THE REQUEST ▸
Which lines of the material below contain the string "IMPRINT"? Copy out each of them in full.

-- Begin --

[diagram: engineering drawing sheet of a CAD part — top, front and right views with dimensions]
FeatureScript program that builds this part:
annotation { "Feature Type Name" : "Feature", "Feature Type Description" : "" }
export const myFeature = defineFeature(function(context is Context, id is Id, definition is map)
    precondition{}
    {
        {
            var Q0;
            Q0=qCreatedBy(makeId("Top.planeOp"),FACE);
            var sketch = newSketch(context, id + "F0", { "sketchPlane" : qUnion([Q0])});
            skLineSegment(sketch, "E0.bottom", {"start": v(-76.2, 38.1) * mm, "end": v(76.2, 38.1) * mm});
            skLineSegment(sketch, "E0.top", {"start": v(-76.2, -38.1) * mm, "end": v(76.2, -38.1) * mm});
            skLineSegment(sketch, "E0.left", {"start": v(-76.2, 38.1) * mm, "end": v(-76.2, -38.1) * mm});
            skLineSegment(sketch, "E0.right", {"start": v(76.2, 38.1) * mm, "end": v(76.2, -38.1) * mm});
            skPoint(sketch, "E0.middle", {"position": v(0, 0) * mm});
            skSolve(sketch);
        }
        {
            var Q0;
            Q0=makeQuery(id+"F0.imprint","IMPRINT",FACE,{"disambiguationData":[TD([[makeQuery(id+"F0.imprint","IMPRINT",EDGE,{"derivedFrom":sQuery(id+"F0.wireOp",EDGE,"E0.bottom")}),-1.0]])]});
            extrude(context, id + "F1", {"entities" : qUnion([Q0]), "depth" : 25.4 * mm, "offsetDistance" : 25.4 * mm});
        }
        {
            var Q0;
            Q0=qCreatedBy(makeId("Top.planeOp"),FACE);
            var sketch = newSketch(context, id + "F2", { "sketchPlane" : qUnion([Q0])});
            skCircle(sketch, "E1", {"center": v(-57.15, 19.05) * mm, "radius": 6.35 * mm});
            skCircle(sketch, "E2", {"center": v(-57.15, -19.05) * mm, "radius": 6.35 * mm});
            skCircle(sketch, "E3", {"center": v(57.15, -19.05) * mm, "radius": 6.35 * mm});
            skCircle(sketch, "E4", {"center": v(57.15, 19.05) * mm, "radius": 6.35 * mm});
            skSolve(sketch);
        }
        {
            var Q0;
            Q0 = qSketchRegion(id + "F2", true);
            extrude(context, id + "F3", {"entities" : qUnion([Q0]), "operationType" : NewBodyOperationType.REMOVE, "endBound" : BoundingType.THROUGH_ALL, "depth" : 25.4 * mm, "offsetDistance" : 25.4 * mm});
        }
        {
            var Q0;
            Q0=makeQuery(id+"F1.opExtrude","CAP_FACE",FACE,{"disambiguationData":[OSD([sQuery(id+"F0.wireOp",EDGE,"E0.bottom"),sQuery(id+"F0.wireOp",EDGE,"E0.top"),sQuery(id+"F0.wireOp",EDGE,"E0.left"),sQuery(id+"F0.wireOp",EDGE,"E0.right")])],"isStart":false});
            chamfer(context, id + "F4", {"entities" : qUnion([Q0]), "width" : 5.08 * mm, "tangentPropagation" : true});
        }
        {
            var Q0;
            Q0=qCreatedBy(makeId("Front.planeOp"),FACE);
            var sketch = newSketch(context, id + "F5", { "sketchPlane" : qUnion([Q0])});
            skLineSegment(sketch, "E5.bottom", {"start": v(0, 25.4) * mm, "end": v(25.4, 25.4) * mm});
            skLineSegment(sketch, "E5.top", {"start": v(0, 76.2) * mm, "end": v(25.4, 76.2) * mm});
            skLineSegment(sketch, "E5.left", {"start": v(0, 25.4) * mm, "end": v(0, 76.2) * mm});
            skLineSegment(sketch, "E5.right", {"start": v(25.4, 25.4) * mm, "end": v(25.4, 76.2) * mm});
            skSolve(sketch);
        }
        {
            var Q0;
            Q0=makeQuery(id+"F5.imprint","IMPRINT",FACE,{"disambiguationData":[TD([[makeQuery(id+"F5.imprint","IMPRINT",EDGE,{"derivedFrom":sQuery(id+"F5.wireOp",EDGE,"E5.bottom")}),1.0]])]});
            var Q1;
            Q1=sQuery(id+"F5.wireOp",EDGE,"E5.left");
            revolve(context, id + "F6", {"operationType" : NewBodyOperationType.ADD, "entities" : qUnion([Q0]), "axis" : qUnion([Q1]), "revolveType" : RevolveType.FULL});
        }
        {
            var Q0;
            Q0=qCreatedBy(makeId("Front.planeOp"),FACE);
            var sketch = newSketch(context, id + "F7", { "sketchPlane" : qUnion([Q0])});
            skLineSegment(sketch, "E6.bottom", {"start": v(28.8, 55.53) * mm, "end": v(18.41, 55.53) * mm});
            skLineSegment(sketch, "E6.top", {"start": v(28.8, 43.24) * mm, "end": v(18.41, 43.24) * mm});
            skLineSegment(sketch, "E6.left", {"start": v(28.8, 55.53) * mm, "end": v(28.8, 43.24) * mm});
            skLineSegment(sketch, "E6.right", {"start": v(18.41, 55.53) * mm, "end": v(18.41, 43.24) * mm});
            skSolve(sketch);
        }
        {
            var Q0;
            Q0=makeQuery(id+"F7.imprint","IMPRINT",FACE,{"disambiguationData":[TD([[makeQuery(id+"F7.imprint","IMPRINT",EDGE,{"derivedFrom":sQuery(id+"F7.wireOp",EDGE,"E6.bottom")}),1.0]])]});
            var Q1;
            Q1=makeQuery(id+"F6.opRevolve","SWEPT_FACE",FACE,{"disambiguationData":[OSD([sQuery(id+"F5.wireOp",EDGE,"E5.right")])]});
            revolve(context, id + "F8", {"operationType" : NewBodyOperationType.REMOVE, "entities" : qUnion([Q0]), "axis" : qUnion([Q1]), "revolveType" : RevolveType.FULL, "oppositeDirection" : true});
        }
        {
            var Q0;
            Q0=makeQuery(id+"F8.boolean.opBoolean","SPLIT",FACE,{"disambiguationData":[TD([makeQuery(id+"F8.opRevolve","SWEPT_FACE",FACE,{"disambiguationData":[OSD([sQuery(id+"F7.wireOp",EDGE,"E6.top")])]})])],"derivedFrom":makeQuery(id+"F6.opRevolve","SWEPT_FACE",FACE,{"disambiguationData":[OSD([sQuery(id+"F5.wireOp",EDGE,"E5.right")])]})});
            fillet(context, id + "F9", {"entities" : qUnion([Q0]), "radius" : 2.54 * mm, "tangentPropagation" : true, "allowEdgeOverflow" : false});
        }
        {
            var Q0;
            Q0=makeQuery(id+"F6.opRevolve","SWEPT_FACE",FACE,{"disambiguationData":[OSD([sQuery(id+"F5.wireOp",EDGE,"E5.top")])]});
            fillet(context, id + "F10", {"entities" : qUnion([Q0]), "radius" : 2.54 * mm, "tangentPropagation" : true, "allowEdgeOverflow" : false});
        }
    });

-- End --

FINISHED EXERCISE ▸
            Q0=makeQuery(id+"F0.imprint","IMPRINT",FACE,{"disambiguationData":[TD([[makeQuery(id+"F0.imprint","IMPRINT",EDGE,{"derivedFrom":sQuery(id+"F0.wireOp",EDGE,"E0.bottom")}),-1.0]])]});
            Q0=makeQuery(id+"F5.imprint","IMPRINT",FACE,{"disambiguationData":[TD([[makeQuery(id+"F5.imprint","IMPRINT",EDGE,{"derivedFrom":sQuery(id+"F5.wireOp",EDGE,"E5.bottom")}),1.0]])]});
            Q0=makeQuery(id+"F7.imprint","IMPRINT",FACE,{"disambiguationData":[TD([[makeQuery(id+"F7.imprint","IMPRINT",EDGE,{"derivedFrom":sQuery(id+"F7.wireOp",EDGE,"E6.bottom")}),1.0]])]});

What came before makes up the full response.